Modi has not been shy of using similar tactics against the BBC. In 2023, the government launched income tax raids against the British broadcaster’s offices in Delhi after the network aired a documentary that was critical of Modi’s role as chief minister in the 2002 anti-Muslim riots in Gujarat.

All this creates a climate where outright violence against journalists is common. Since Modi took power 28 journalists have been killed. Reporters without Borders calls India “one of the world’s most dangerous countries for the media”.

Broadcast Bill

With the traditional media subdued, Modi is now swivelling his guns towards the internet. In 2023, the government released a new Broadcasting Services (Regulation) Bill looking to regulate television and OTT internet broadcasters. However, in 2024 a new draft significantly expanded the bill’s scope to include internet content creators, apparently driven by the critical role social media had played in the 2024 general election where Modi sustained considerable losses.Copies of this bill were circulated privately by the Modi government and then, just as abruptly, withdrawn.

Even as the exact status of the bill remains unclear – is this truly a withdrawal or a tactical retreat before the final charge? – the provisions in the 2024 draft version are a good pointer as to the scope of Modi’s ambitions when it comes to controlling India’s internet.

The 2024 draft bill, for example, demanded that content creators subject themselves to a draconian regulatory regime designed expressly to stifle free expression. The bill called for  content creators to set up “content evaluation committees” which would need to approve the majority of content before it was broadcast (certain programmes such as news and current affairs programmes were exempt), appoint a grievance officer and join a government-approved “self-regulatory organisation” to address grievances as well as ensure compliance with the relevant codes that would be drafted by the government alone.
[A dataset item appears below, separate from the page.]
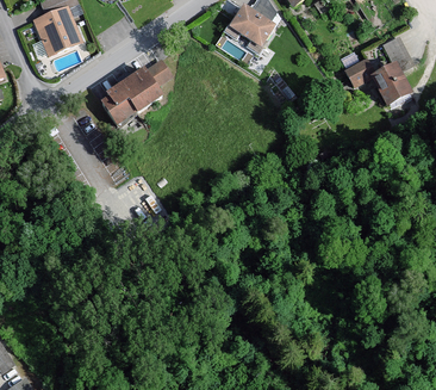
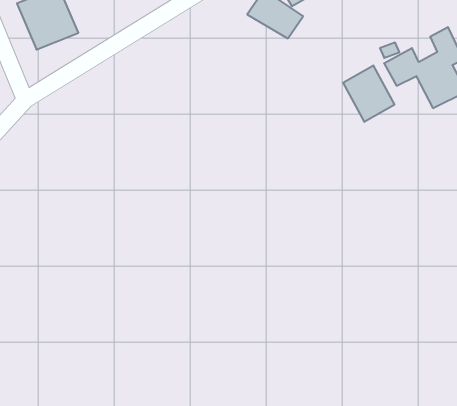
building: [101,60,170,125] -> none
building: none -> [343,65,394,122]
A new Broadcast Advisory Council would have been created by the Indian government which would, in turn, sit above, these self-regulatory organisations.

The entire edifice is a marvel of Orwellian “red tape-ism”, not only bringing content creators under government regulation but making them pay for it themselves. This is significant since adherence to the relevant provisions in the bill would represent a significant, even crippling, cost for small outfits or individual content creators.

How successful has Modi been in his desire to curb free expression in India? While he has achieved a substantial number of his goals, it is credit to India’s democratic traditions that the country’s media has not bent in its entirety. While major media houses are unlikely to play their role as watchdog, independent media and even individual content creators have stepped in to do the job. In fact, the fierce criticism Modi faced when he released the draft of the Broadcast Bill is a fine example of how India’s democratic traditions are trying to push back against curbs to free speech. It is not insignificant that Modi withdrew the draft bill and has gone back to the drawing board on trying to control the internet.